(Stored dataset items)
......
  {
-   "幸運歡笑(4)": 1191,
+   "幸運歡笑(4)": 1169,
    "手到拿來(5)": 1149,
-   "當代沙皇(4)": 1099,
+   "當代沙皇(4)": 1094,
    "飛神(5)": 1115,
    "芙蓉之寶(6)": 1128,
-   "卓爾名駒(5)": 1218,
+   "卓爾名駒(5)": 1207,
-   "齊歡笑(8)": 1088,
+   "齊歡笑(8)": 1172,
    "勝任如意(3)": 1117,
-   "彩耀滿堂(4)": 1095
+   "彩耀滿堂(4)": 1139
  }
......
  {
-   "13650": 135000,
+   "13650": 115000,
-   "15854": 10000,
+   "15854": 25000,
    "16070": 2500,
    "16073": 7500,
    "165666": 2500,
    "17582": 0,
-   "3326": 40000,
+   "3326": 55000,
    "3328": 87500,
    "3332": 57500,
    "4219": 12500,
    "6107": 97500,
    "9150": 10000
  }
......
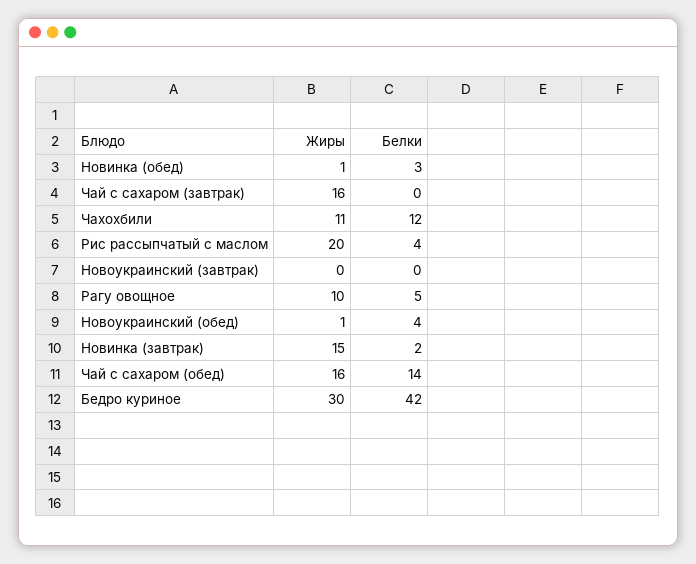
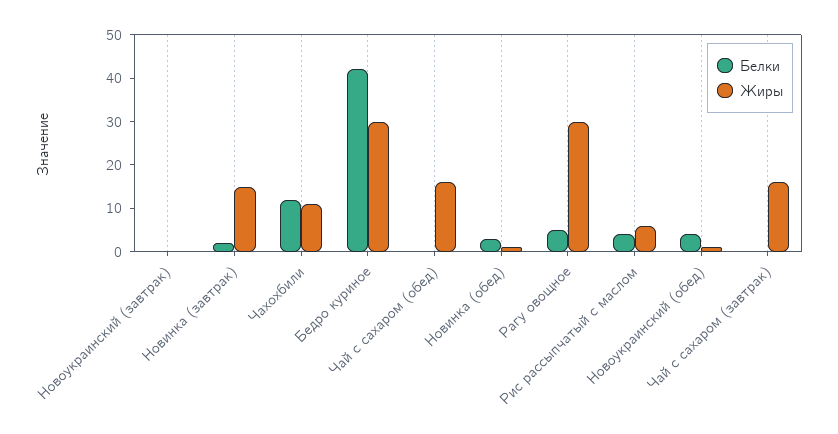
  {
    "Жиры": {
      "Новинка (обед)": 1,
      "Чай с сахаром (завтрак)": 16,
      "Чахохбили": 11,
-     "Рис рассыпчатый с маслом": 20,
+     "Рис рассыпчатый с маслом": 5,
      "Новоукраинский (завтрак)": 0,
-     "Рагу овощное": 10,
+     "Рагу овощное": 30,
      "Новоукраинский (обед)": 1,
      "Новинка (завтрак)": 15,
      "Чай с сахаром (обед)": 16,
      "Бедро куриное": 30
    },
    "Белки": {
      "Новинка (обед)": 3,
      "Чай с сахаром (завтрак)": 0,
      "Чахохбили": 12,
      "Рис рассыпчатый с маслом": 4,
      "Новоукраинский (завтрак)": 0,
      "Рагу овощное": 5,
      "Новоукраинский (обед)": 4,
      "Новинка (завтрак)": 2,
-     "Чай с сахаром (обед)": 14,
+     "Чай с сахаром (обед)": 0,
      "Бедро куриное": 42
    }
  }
......
_Request_: Among the lines of the data above, find those with the word "Рагу" and show them.

_Response to this task_:
-     "Рагу овощное": 10,
+     "Рагу овощное": 30,
      "Рагу овощное": 5,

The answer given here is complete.